● ASSIGNED TASK 1
Summarize the BlitzMax CPU thread in two sentences.
● ASSIGNED TASK 2
Reproduce the BlitzMax CPU thread word for word from "I know it takes" to "in task manager.".

● PASSAGE TO READ
=== Section Start ===

Giving CPU power other processes

BlitzMax Forums/BlitzMax Programming/Giving CPU power other processes

Grey Alien(Posted 2007) [#1]
Hi, do you have any ideas how I can stop some BMax code (non-GUI) like the code below from hogging 50% (viewed in task manager) of the CPU time on my Hyperthreading PC? (assume it would be 100% on non-dual core/hyperthread CPUs)

I know it takes up max CPU power because I'm just looping and drawing so background tasks probably don't get a chance to process, but how could I allow that? In fact the problem would seem to be with Flip 1 as while it's doing VWait it would be nice if it let other processes get in there (as there must be a lot of idle time there), or maybe just let them get in there just generally, say when the loop is going on.

I know I could stick in Delay(1) but that's a bit lame as it reduces the amount of CPU time given to the game if the game really needs it in a busy period, and this only drops it to 40%ish in task manager.

I don't want to make a MaxGUI-based game.

I could not draw every frame if nothing has changed (but then if the window is moved, or another window is moved over it, it won't "repaint" unless I tell it to specifically) except that most games have moving things all the time. I could only do logic if the user inputs something (mouse or keys) but then games have other stuff that need to be checked/processed all the time like moving aliens, animations, time limits, menu mouse overs etc so that doesn't seem feasible.

However, if I could reduce the CPU load, I'm sure that Windows would live in harmony with the game more and then the delta time (in my framework) wouldn't find it self having to catch up so much with big chunks of stolen CPU time from desperate processes instead of just lots of little bits of shared CPU time.

Anyway here's some test code.

Strict
Graphics 800,600,0

While Not KeyHit(Key_ESCAPE)
	Local n = 0 
	For Local i = 1 To 10000
		n:+1
	Next
	Cls
	DrawRect 100,100,200,200
	Flip 1
Wend


I hope what I've written makes sense, anyone got any feedback? Many thanks in advance.


Warren(Posted 2007) [#2]
With the Delay(1) in there, it's my understanding that the game will more willingly give up the processor if something else needs it. If you're running a tight loop like that then, yeah, it's going to stay high while your app is the only thing needing the processor. Windows won't downgrade your apps slice if it doesn't need to.


Grey Alien(Posted 2007) [#3]
Had an idea, maybe after doing the logic I could "guess" how much time in ms is left before the next VSync and call Delay for that long, and then call Flip after the delay. This way Windows would get lots of CPU time each frame depending on how busy the game is. Might be a bit tricky to work out though...


GfK(Posted 2007) [#4]
You don't really need to guess it. You can time how long your loop takes, then add an appropriate delay at the end.

=== Section End ===

● RECORDED INFORMATION

=== Section Start ===

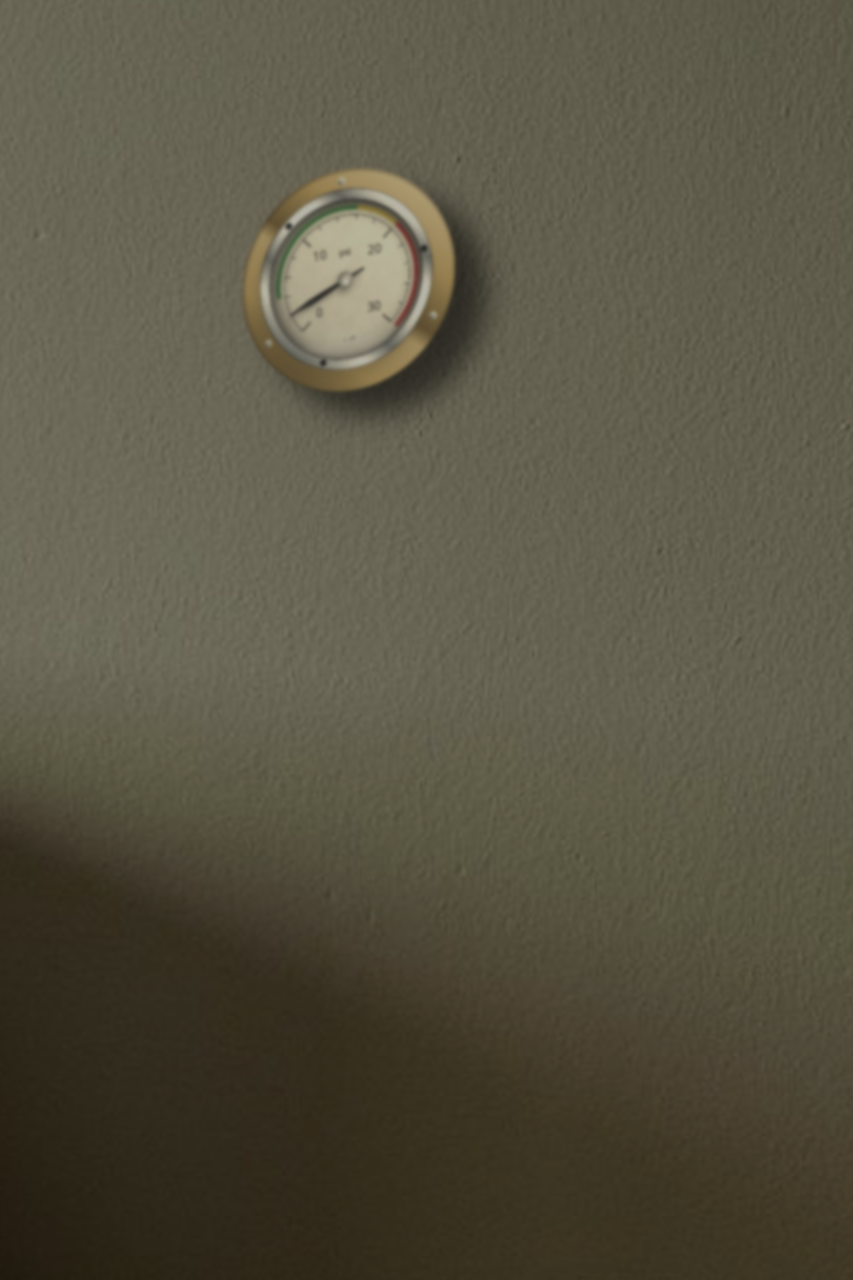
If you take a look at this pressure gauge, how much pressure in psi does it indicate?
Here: 2 psi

=== Section End ===

● EXERCISE OUTPUT 1
A BlitzMax user asks how to stop a non-GUI game loop from using 50% of the CPU on a Hyperthreading PC, noting that Delay(1) only brings usage down to about 40% and takes CPU time from the game during busy periods. Replies say Delay(1) makes the game give up the processor more willingly, and the poster's idea of delaying for the time left before the next VSync is answered with the suggestion to time the loop and add an appropriate delay at the end.

● EXERCISE OUTPUT 2
I know it takes up max CPU power because I'm just looping and drawing so background tasks probably don't get a chance to process, but how could I allow that? In fact the problem would seem to be with Flip 1 as while it's doing VWait it would be nice if it let other processes get in there (as there must be a lot of idle time there), or maybe just let them get in there just generally, say when the loop is going on.

I know I could stick in Delay(1) but that's a bit lame as it reduces the amount of CPU time given to the game if the game really needs it in a busy period, and this only drops it to 40%ish in task manager.